The rest of this article is organized as follows. The second section presents the framework of the proposed model. The third section describes the process of the experiment and discusses the results. The fourth section draws the conclusion.
4. Conclusions
In recent years, predicting the PM2.5 concentration has attracted the attention of many scholars, especially those who are committed to environmental protection. Coupled with the improvement of urban air pollution prediction and control management, many air quality monitoring stations are deployed in many cities. How to effectively use the data collected by these monitoring stations and improve urban air quality is an important issue. In this paper, an intelligent PM2.5 concentration prediction model CNN-BiLSTM-Attention is proposed.
Taking Beijing as a research case, this model was applied to a dataset of hours from January 2013 to February 2017 in Shunyi District, Beijing. Results show that:
- (1)
For a model based on deep learning, the parameters adjustment of the network framework is inevitable. In this paper, a large number of experiments and tuning tools are used to determine the parameters.
- (2)
The performance of the hybrid CNN-BiLSTM-Attention model proposed in this paper is better than the traditional models and machine learning models used to predict PM2.5 concentration. Additionally, it is better than the integration of the two models based on CNN and LSTM. This is due to the attention mechanism that can capture the degree of influence of the feature states at different times on the PM2.5 concentration. The attention-based layer can automatically weight the past feature states.
- (3)
The short-term (48 h) and long-term (72 h, 96 h, 120 h, and 144 h) predictions of the models carried out in this paper show that the prediction performance is the best in the next 48 h, with MAE, RMAE and R2 being 2.366 , 3.065 and 0.960, respectively. Additionally, the CNN-BiLSTM-Attention model predicts the next 144 h is still better than other models’ predictions for the next 48 h. Therefore, this hybrid model has good generalization ability and is also conducive to long-term dependence feature extraction.
The proposed CNN-BiLSTM-Attention model is an intelligent PM2.5 concentration prediction model based on the analysis and modeling of historical air quality data.
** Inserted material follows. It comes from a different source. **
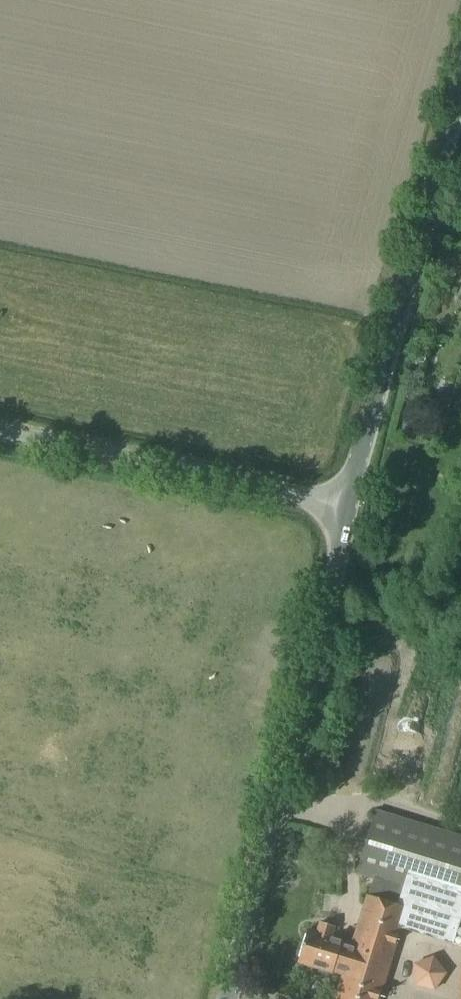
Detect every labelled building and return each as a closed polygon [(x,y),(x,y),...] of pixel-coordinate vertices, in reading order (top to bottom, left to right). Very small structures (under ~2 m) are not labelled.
[(396,609),(399,601),(393,599),(390,607),(396,609)] [(350,944),(341,975),(334,998),(380,998),(402,930),(455,947),(460,929),(460,930),(460,838),(376,812),(357,874),(373,879),(368,896),(365,895),(350,944)] [(333,937),(336,929),(320,924),(317,934),(308,931),(301,952),(306,953),(307,953),(311,954),(311,953),(319,956),(321,950),(339,955),(343,941),(343,940),(333,937)] [(341,975),(350,944),(343,941),(339,955),(333,973),(341,975)] [(333,973),(339,955),(321,950),(319,956),(311,953),(311,954),(307,953),(306,953),(301,952),(298,962),(333,973)] [(416,964),(417,984),(436,989),(446,972),(433,957),(416,964)]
It can help environmental protection agencies implement some measures to strengthen environmental protection. Meanwhile, it provides a reference for the measures taken by the transportation-related departments to reduce related gas emissions. The model established in this paper is closely related to reality, deeply analyzes and discusses PM2.5 issues, establishes a corresponding model, and analyzes the prediction accuracy so that the model has good versatility and generalization. It can also be used to predict other pollutants. With the large-scale deployment of air quality monitoring stations, the prediction model in this paper has potential for application.
However, since air quality monitoring stations have only been deployed in recent years, the limitation of the amount of data may affect the training of the model. In the future, as more air quality monitoring stations are deployed, there will be longer periods of data to optimize the prediction model. In addition, the PM2.5 concentration is spatially related. In the future, PM2.5 concentration data from surrounding monitoring stations and related factors will be taken into consideration to further improve the prediction accuracy of the model.